One of the strangest compliments managers give is calling someone who produces a lot of work a “machine.” Why would any human being want to be a machine?
Machines work until they break — and then they’re replaced. But so many employers and hustle-and-grind-until-you-die influencers sell you on this idea that success only comes to those who outwork everyone else.
As a society, we put the most pressure to work like, and even look like, a machine on women.
From mothers being expected to work a full-time job to help make ends meet and to then work a second shift once they get home taking care of the children — and often their male partners — to our impossible beauty standards that treat any woman over 25 as an old hag, the message is clear: work until you break.
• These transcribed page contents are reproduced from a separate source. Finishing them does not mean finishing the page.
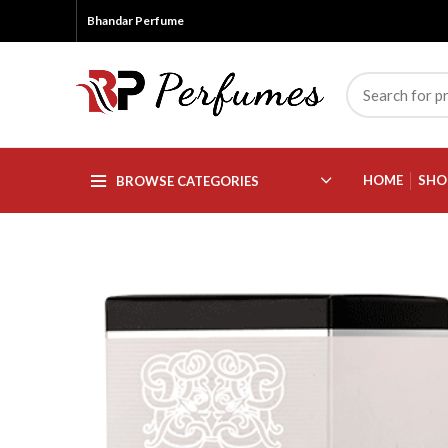
Bhandar Perfume
HOME
SHO
BROWSE CATEGORIES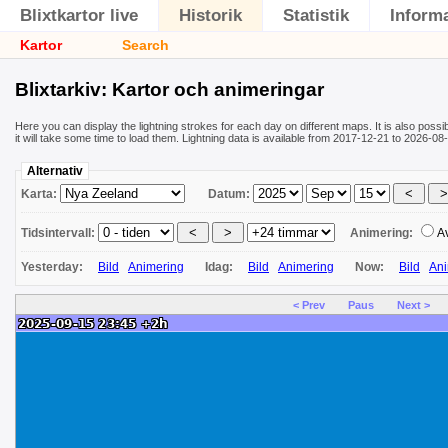
Blixtkartor live
Historik
Statistik
Inform
Kartor
Search
Blixtarkiv: Kartor och animeringar
Here you can display the lightning strokes for each day on different maps. It is also poss
it will take some time to load them. Lightning data is available from 2017-12-21 to 2026-
Alternativ
Karta:
Datum:
Tidsintervall:
Animering:
A
Yesterday:
Bild
Animering
Idag:
Bild
Animering
Now:
Bild
Ani
< Prev
Paus
Next >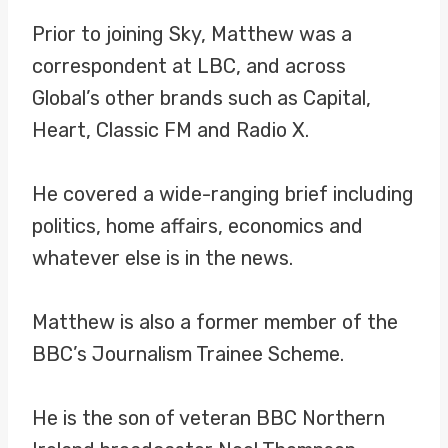
Prior to joining Sky, Matthew was a
correspondent at LBC, and across
Global’s other brands such as Capital,
Heart, Classic FM and Radio X.
He covered a wide-ranging brief including
politics, home affairs, economics and
whatever else is in the news.
Matthew is also a former member of the
BBC’s Journalism Trainee Scheme.
He is the son of veteran BBC Northern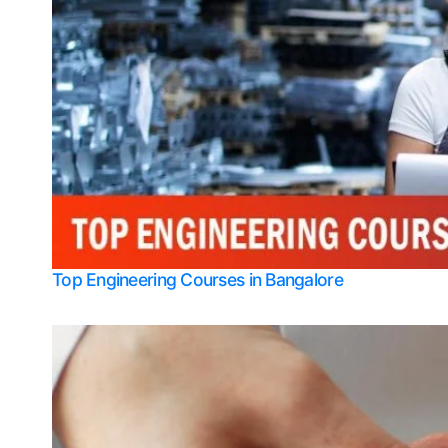
Top Engineering Courses in Bangalore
Olivia Rodrigo sums it up perfectly in her song “all-american bitch”:
And I am built like a mother and a total machine
One of the fundamentals of our humanity is the need for rest. As the code bros are fond of saying, this is a feature — not a bug.
Rest is when our body and mind heal from the rigors of life. It’s also when all the information we have taken in is synthesized. If you care about creativity, you need to have periods of idleness. You need to do what farmers used to do to their fields in the time before corporate agricultural conglomerates — you need to lie fallow.

We talk and act like human beings are separate from nature. But we are a part of nature, and as such, we are subject to the seasons, just like the birds, trees, and squirrels.
You need a season of rest, and because humans are a communal species, you also need a season of celebration.
We often treat winter like it is our enemy. In Shakespeare’s sonnets and plays, the winter of life is the time to prepare to die.
But winter is actually a time of healing and renewal.